Air Calédonie lutte maintenant pour ne pas disparaître. Le tribunal mixte de commerce de Nouméa a placé la compagnie aérienne régionale en redressement judiciaire le 14 avril, entérinant l’état de cessation des paiements constaté par son conseil d’administration le 27 mars. La compagnie, pivot de la desserte intérieure en Nouvelle-Calédonie, affiche un passif exigible évalué à 256 millions de francs CFP (2,1 millions d’euros), alors que ses appareils restent cloués au sol depuis 7 semaines par le blocage des aérodromes des îles Loyauté et de l’île des Pins.
La procédure ouvre une période d’observation de six mois, renouvelable, durant laquelle l’ensemble des dettes antérieures au 14 avril est gelé afin de préserver la trésorerie et d’élaborer un plan d’apurement du passif. Selon le parquet de Nouméa, ce dispositif est présenté comme une dernière chance de sauvegarder l’activité d’Air Calédonie et ses quelque 220 salariés.

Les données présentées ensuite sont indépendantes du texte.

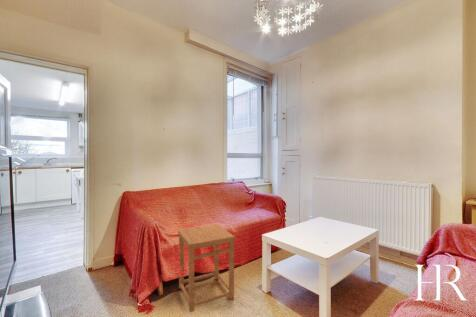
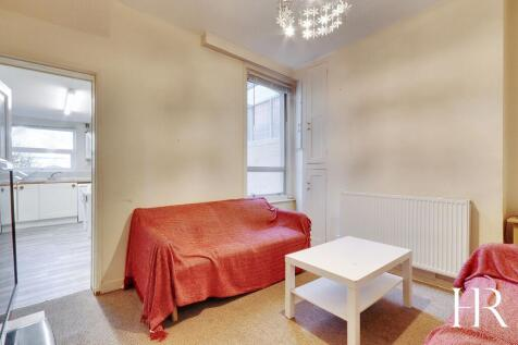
- side table [177,223,236,313]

Le blocage prolongé des plateformes insulaires, lié à l’opposition au transfert annoncé des opérations de Nouméa-Magenta vers La Tontouta, génère un déficit journalier estimé à 10 millions de francs CFP. La poursuite de l’activité et la réussite du plan de redressement dépendront à la fois d’une reprise des vols et des décisions des actionnaires publics en matière de soutien financier.
Air Calédonie avait maintes fois averti des difficultés qui menacent sa survie avec l’arrêt de ses vols. La compagnie avait été frappée de plein fouet par les émeutes de 2024 en Nouvelle-Calédonie, avec d’importantes pertes financières et une chute de trafic induite par l’effondrement du tourisme. Ses salariés avaient déjà subi un plan social de grande ampleur et accepté des réductions de salaire.
La décision de déménager Air Calédonie de Magenta vers La Tontouta a été officiellement actée par le gouvernement de la Nouvelle-Calédonie en novembre dernier afin de mutualiser les infrastructures avec Aircalin tout en simplifiant les correspondances entre les vols intérieurs et les vols internationaux, réduire les coûts d’exploitation de la compagnie et éviter des investissements lourds sur l’aérodrome de Magenta. Mais un mouvement de contestations a engendré la fermeture de quatre aérodromes desservant les Îles Loyauté et l’île des Pins, un mouvement lié au fait que des collectifs s’opposent au déménagement des vols à La Tontouta, jugé trop éloigné de Nouméa (40 km).